However it doesn’t mean that they have to adapt to endure a heavier emotional load by managing the house and the family just because seems easier for them.

This complex and invisible work should be shared with their husbands or partners making life easier for everybody. The consequence is that everyone will have more time to do the things they like, to rest and relax. It is all about fairness.

I really don’t see an easy solution for the emotional labor in a family, other than talking honestly about what it is to be shared.

In my case, after many years of marriage, my husband and I have realized that we both have a different set of skills that are useful in the management of our house in different ways. He is the handy man, the one who will fix broken things, build, landscape, deal with all aspects of our financial life, etc. I am the manager of the daily tasks and I am very good at looking at the big picture of our routine and defining what has to be prioritized, how and when.

As far as cooking, for example, we are comfortable with sharing 70% to 30%. I like to cook, so I do more. Whoever is not having a good day, physically, gets to do less. I look after our 3 dogs by myself, during the days that he is away working, so when he comes back, he is the one who does the duty.

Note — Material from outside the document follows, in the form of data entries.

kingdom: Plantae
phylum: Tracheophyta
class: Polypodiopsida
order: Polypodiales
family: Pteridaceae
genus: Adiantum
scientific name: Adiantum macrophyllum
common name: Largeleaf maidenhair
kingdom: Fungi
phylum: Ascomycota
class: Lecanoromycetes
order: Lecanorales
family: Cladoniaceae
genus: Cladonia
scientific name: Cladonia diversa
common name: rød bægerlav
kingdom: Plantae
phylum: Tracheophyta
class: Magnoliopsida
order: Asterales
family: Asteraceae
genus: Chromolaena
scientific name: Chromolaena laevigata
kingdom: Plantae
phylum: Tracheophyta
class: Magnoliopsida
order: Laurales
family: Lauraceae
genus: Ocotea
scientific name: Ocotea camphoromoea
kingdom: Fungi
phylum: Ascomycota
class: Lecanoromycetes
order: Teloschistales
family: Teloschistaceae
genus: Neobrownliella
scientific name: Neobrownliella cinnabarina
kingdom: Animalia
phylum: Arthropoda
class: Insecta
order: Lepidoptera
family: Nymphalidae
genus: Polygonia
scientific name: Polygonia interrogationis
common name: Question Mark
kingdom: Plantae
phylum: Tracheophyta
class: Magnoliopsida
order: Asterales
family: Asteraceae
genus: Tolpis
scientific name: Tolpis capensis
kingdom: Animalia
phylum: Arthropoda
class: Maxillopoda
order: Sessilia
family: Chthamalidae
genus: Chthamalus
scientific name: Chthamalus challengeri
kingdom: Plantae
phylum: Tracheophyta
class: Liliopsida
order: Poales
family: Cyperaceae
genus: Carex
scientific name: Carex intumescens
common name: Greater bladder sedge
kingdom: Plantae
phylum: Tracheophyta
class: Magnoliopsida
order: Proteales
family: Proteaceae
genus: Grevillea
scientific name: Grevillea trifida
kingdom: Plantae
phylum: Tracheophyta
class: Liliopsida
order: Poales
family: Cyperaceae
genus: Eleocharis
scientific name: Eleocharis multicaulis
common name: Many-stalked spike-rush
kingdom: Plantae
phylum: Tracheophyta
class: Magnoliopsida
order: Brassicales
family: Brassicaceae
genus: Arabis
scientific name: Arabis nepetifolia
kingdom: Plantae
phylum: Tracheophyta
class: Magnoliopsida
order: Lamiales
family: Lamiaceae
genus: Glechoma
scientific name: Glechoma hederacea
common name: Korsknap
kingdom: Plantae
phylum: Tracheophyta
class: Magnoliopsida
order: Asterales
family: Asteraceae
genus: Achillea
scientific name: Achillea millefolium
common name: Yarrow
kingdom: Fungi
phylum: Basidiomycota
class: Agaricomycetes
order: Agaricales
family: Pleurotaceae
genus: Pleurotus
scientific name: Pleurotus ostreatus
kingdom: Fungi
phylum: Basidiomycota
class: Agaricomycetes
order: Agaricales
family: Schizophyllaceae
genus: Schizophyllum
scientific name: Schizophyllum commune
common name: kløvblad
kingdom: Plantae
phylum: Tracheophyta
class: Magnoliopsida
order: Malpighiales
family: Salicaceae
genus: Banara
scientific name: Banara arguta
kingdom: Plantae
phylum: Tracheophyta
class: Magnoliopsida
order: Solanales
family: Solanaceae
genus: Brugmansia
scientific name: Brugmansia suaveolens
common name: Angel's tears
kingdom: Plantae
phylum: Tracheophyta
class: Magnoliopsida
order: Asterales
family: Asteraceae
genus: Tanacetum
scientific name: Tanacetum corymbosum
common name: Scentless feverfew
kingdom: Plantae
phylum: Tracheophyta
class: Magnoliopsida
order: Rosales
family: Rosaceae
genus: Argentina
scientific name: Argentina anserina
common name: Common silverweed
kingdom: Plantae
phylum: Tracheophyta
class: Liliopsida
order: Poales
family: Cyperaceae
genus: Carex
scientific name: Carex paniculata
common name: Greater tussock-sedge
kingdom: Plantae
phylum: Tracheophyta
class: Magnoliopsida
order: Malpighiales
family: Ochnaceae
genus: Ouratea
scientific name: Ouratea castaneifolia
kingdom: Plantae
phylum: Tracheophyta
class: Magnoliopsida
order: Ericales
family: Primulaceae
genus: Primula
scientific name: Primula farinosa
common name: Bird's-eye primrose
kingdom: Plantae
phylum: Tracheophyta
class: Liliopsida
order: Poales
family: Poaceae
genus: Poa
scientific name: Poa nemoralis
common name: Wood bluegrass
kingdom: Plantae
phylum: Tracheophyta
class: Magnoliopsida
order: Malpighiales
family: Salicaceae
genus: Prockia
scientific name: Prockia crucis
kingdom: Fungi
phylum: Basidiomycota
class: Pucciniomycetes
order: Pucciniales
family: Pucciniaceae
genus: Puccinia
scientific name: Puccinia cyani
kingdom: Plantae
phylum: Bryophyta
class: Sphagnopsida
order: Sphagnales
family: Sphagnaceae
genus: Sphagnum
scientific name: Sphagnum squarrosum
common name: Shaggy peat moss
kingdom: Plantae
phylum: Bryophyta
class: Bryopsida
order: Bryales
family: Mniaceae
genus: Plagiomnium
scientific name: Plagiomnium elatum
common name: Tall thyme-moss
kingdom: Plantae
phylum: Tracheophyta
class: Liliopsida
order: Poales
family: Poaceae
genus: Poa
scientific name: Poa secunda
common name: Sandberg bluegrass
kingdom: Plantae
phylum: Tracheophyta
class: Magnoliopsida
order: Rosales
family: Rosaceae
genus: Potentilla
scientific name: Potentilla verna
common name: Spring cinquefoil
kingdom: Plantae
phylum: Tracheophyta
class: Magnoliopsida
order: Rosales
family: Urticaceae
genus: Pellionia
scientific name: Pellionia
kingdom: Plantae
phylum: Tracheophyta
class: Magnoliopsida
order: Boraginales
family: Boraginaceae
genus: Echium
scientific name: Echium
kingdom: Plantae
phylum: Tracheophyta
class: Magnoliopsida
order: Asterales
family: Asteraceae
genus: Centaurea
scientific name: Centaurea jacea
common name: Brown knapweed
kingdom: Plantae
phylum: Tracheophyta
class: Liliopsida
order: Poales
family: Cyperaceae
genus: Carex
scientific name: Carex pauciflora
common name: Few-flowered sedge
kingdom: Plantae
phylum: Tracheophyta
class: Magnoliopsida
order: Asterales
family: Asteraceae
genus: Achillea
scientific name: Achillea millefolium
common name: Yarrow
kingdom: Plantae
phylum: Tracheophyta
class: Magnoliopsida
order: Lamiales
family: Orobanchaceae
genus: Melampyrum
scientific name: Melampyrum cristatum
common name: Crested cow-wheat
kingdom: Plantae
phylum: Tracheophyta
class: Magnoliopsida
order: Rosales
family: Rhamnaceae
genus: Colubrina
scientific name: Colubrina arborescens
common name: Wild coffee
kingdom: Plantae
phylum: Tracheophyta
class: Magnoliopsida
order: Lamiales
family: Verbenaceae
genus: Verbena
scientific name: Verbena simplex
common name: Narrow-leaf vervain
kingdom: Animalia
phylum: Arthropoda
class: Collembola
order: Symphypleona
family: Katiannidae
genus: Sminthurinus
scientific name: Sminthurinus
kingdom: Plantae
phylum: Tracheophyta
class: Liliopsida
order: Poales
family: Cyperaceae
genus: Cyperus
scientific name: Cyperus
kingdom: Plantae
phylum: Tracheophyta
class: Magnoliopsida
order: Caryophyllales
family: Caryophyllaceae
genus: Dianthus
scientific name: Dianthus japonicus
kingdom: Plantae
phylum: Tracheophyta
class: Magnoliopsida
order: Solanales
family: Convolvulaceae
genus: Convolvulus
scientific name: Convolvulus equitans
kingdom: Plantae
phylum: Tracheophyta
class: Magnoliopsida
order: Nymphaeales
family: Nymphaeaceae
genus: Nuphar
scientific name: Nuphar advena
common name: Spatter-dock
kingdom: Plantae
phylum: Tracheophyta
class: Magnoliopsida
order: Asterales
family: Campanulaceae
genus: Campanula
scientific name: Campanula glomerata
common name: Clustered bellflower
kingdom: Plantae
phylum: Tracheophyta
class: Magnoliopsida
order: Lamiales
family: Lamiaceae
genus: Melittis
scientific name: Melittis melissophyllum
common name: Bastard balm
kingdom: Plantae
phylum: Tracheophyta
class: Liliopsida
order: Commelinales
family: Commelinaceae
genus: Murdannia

It hasn’t been always this way, it took us many years, several misunderstandings and some fights to be where we are. Two adults should be mature enough to find a clear and healthy path on sharing their daily tasks together and with the whole family. Emotional Labor is real but should be shared.

At this point in our Western society, women will have to lead the way in having the conversations that will make life easier and nicer for everyone, setting the ground work for future generations.